In his proposal that America may not be post-racial but is “post-racist”, Fabio Rojas is being audacious:
I suggest the term post-racist because while race still exists, we don’t build racism into our laws and culture. We definitely past a time where a law can simply say “Blacks can’t do X.” But race is still around and it’s all over the place. At least we can talk about.
As I said in a comment to the post, we could use some clarification of terms.
Racism has been reduced to some weird metaphysical experience of hurt feelings. If a person hurts your feelings and they are raced or you are raced or they once said the word race then, apparently, that exchange can be called racism in today’s parlance. If we accept that operationalization of racism then maybe this “post-racist” frame holds.

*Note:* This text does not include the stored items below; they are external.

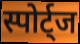
स्पोर्ट्ज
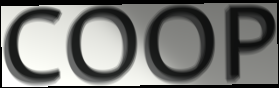
COOP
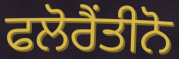
ਫਲੋਰੈਂਤੀਨੋ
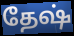
தேஷ்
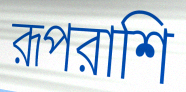
রূপরাশি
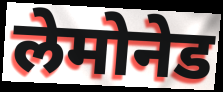
लेमोनेड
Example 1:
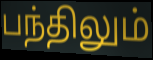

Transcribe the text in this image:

பந்திலும்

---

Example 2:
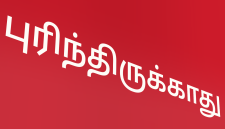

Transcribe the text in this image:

புரிந்திருக்காது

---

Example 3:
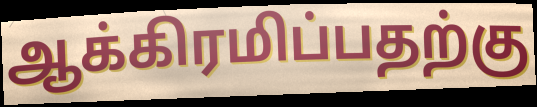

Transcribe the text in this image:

ஆக்கிரமிப்பதற்கு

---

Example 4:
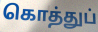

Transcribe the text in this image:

கொத்துப்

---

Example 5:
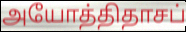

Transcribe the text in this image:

அயோத்திதாசப்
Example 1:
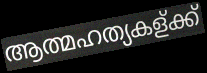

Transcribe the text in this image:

ആത്മഹത്യകള്ക്ക്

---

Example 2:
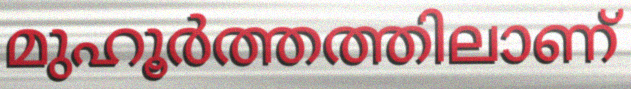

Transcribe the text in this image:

മുഹൂർത്തത്തിലാണ്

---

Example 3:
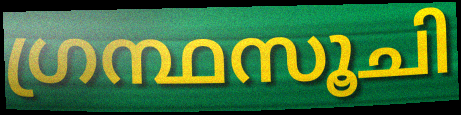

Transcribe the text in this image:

ഗ്രന്ഥസൂചി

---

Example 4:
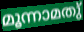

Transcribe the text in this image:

മൂന്നാമതു്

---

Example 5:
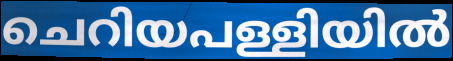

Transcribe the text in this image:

ചെറിയപള്ളിയിൽ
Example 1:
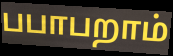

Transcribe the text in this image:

பபாபறாம்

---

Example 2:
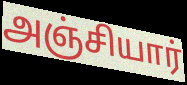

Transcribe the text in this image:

அஞ்சியார்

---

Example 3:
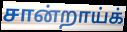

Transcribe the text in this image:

சான்றாய்க்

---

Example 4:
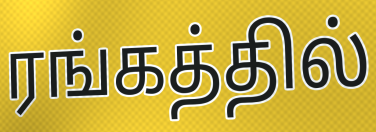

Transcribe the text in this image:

ரங்கத்தில்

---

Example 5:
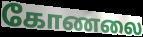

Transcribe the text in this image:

கோணலை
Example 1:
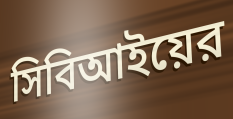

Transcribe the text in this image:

সিবিআইয়ের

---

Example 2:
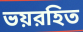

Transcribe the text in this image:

ভয়রহিত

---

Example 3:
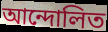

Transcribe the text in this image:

আন্দোলিত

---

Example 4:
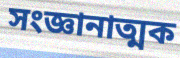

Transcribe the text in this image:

সংজ্ঞানাত্মক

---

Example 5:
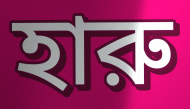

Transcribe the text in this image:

হারু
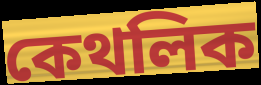
কেথলিক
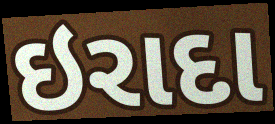
ઇરાદા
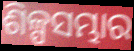
ଶିଳ୍ପସମ୍ଭାର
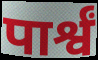
पार्श्वं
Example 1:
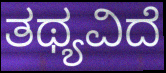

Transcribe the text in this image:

ತಥ್ಯವಿದೆ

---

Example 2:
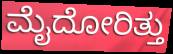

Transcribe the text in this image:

ಮೈದೋರಿತ್ತು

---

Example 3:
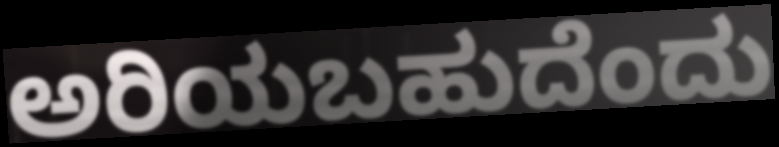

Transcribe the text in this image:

ಅರಿಯಬಹುದೆಂದು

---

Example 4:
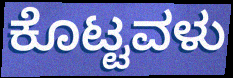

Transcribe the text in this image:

ಕೊಟ್ಟವಳು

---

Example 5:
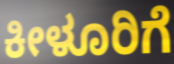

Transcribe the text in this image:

ಕೀಳೂರಿಗೆ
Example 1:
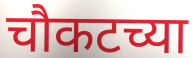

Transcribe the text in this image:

चौकटच्या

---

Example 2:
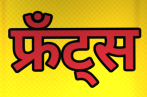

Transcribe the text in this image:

फ्रँट्स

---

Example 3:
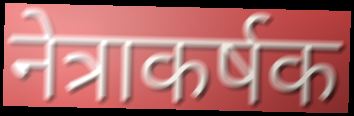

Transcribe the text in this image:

नेत्राकर्षक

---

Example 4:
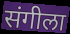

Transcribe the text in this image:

संगीला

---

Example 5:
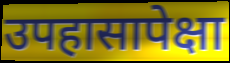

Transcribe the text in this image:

उपहासापेक्षा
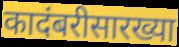
कादंबरीसारख्या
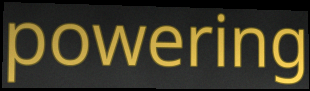
powering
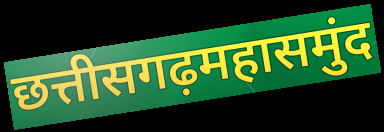
छत्तीसगढ़महासमुंद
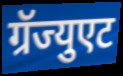
ग्रॅज्युएट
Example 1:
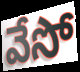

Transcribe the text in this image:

వేసో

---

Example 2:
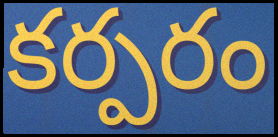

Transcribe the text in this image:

కర్పరం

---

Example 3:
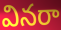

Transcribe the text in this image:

వినరా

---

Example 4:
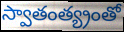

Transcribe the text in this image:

స్వాతంత్య్రంతో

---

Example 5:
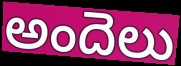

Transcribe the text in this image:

అందెలు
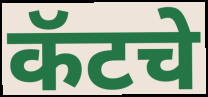
कॅटचे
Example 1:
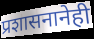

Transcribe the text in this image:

प्रशासनानेही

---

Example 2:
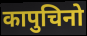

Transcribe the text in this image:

कापुचिनो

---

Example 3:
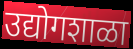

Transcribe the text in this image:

उद्योगशाळा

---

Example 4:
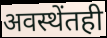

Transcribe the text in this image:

अवस्थेंतही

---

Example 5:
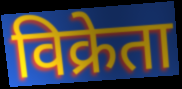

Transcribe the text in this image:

विक्रेता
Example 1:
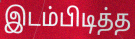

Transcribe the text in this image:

இடம்பிடித்த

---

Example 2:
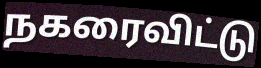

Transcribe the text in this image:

நகரைவிட்டு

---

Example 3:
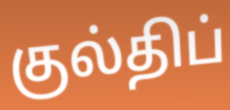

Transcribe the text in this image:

குல்திப்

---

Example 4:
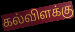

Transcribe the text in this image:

கல்விளக்கு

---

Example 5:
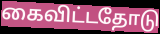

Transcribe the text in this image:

கைவிட்டதோடு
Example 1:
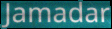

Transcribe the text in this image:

Jamadar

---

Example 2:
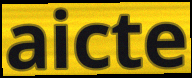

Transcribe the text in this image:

aicte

But in his own examples for our post-racist evolution, Rojas offers some very structural examples. The dismantling of legal segregation is the dismantling of a structural process of racism. So, is racism an individual perversion or a structural process? Are we post-racist at the individual level or at the structural level? If we’re understanding racism as a structure, per the example, then how we can ignore things like the incarceration rates of black men or the difference in criminalization between crack and cocaine or the criminalization of poor black children for school infractions (often called the school-to-prison pipeline)? How do we reconcile these clear examples of some kind of structural process that shapes organizational processes which feel awfully racist and that certainly have a differential effect on minority “raced” people?
There’s no resolution that I can see to that tension. But examining it could go a long way towards understanding how the organizations that rule our social life in a Weberian society are reproducing inequality and racism. By focusing on structure and individuals to the exclusion of organizations, we miss a key mechanism for understanding racism. That is how we find ourself with pronouncements about ours being a post-racist society.
I’d argue that nothing could be further from the truth. Not having the right framework to understand racism is not evidence of there being no racism.